In the listing below, print exactly the lines between the line holding "index mcp: (536, 244)" and the line holding "pinky tip: (891, 240)", inclusive, and no more.

** Opening TASK MATERIAL block **

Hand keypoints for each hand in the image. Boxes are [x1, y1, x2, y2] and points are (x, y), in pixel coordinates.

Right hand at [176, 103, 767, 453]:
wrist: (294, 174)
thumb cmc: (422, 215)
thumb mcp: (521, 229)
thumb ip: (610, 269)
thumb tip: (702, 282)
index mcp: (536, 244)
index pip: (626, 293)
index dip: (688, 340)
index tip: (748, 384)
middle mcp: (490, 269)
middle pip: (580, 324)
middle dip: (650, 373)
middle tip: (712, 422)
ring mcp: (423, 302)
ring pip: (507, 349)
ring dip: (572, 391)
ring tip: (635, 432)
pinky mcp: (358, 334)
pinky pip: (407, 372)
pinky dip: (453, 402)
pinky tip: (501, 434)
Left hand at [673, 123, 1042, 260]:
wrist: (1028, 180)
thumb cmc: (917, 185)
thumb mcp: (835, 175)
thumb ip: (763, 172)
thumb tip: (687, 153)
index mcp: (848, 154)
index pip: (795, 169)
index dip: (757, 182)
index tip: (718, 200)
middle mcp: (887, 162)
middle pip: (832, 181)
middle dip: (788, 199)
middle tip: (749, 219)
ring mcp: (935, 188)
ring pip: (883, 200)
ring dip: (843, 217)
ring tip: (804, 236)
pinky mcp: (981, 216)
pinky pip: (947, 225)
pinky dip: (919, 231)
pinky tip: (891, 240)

** Closing TASK MATERIAL block **
** Opening TASK MATERIAL block **

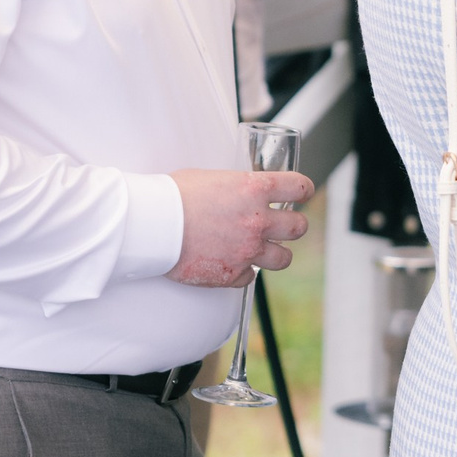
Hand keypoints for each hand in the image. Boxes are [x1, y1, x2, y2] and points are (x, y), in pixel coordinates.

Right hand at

** Closing TASK MATERIAL block **

#### [TASK SOLUTION]
index mcp: (536, 244)
index pip: (626, 293)
index dip: (688, 340)
index tip: (748, 384)
middle mcp: (490, 269)
middle pip: (580, 324)
middle dip: (650, 373)
middle tip: (712, 422)
ring mcp: (423, 302)
ring pip: (507, 349)
ring dip: (572, 391)
ring tip: (635, 432)
pinky mcp: (358, 334)
pinky pip: (407, 372)
pinky dip: (453, 402)
pinky tip: (501, 434)
Left hand at [673, 123, 1042, 260]:
wrist: (1028, 180)
thumb cmc: (917, 185)
thumb mcp: (835, 175)
thumb ip: (763, 172)
thumb tip: (687, 153)
index mcp: (848, 154)
index pip: (795, 169)
index dip: (757, 182)
index tip: (718, 200)
middle mcp: (887, 162)
middle pip: (832, 181)
middle dip: (788, 199)
middle tip: (749, 219)
ring mcp: (935, 188)
ring pip: (883, 200)
ring dip: (843, 217)
ring tip: (804, 236)
pinky mcp: (981, 216)
pinky pip: (947, 225)
pinky dip: (919, 231)
pinky tip: (891, 240)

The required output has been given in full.